▶ **TRECHO DO DOCUMENTO**:
UMA VIAGEM EXCITANTE
Mas não é maravilhoso?
Raramente, fico tão entusiasmada
como agora.
Acabo de chegar de viagem. Logo, eu vi. Ninguém me contou. Foi
emocionante. A criatividade brasileira, na minha opinião, atingiu o ápice em
matéria da tecnologia aplicada à arte...Será arte? Talvez seja, pois é tamanha
a inovação usada na cobertura de estradas... É sensacional! A cada momento o
inusitado acontece!
São pistas novas, mão dupla,
recém- construídas e isso é o formidável. Sabe o que inventamos?
- O asfalto solúvel!
Não conhece? Explico,claro, de
uma forma simplista porque tecnicamente,
não tenho competência para tanto. Vamos lá!
Trata-se de uma espécie de calda.
Isso. Uma calda rala de asfalto, carinhosamente derramada, pulverizada,
sobre uma colcha de pedras britadas. Entendeu? Agora o melhor: ela se
dissolve com água.
Você sabia que isso existe?
Não?!
Pode sentir orgulho grande porque
acabamos de inventar as “estradas movediças”! Uma surpresa!
- Uma hora tem... outra...não
tem.

▶ **REGISTROS FORNECIDOS**:
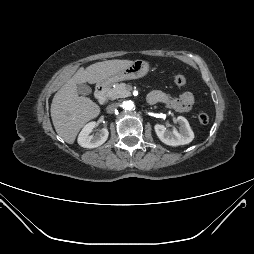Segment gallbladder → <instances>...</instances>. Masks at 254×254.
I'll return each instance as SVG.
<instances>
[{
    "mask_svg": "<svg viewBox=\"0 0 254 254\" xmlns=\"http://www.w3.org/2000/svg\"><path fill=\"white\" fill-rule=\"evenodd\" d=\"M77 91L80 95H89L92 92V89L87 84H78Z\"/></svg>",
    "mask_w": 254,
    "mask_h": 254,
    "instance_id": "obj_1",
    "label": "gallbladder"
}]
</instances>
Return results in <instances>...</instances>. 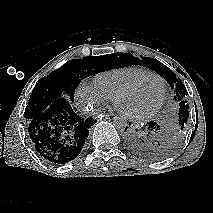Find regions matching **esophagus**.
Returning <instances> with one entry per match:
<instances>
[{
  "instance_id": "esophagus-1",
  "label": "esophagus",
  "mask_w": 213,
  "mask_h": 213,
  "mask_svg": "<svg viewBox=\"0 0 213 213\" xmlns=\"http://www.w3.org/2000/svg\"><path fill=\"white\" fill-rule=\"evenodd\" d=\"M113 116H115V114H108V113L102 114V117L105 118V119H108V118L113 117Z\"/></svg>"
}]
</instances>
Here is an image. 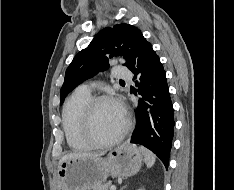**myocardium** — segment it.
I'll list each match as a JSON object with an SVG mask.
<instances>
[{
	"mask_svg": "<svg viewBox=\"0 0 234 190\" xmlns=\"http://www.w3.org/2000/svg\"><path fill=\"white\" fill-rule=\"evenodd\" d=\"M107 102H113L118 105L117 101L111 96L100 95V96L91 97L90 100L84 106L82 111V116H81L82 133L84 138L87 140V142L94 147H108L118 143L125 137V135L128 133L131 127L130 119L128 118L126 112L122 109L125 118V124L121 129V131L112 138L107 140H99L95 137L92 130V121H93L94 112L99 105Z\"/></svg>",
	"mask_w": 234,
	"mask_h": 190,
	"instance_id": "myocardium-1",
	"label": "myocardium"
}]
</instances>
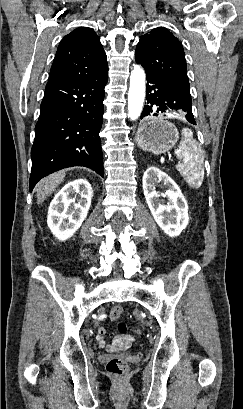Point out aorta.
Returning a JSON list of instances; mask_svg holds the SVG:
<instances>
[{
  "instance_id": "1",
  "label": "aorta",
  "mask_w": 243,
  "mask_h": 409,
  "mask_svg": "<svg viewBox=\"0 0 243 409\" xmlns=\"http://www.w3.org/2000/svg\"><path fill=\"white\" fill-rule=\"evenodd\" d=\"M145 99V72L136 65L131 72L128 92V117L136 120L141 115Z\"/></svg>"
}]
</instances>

* * *

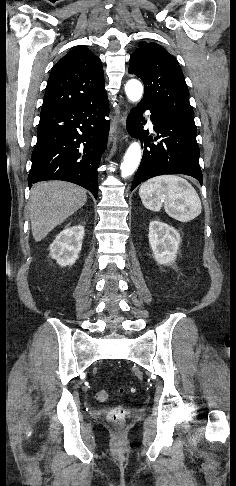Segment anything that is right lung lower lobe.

▶ **O QUE FAZER**:
1. Repita fielmente a parte do trecho sobre o asfalto solúvel que começa com as palavras que contêm "Raramente, fico tão" e termina em "inusitado acontece!".
2. De acordo com o trecho sobre o asfalto solúvel, com o que a calda de asfalto se dissolve?
Os registros não têm nenhuma utilidade aqui.

▶ **RESPOSTAS EM ORDEM**:
1.
Raramente, fico tão entusiasmada
como agora.
Acabo de chegar de viagem. Logo, eu vi. Ninguém me contou. Foi
emocionante. A criatividade brasileira, na minha opinião, atingiu o ápice em
matéria da tecnologia aplicada à arte...Será arte? Talvez seja, pois é tamanha
a inovação usada na cobertura de estradas... É sensacional! A cada momento o
inusitado acontece!

2. Com água.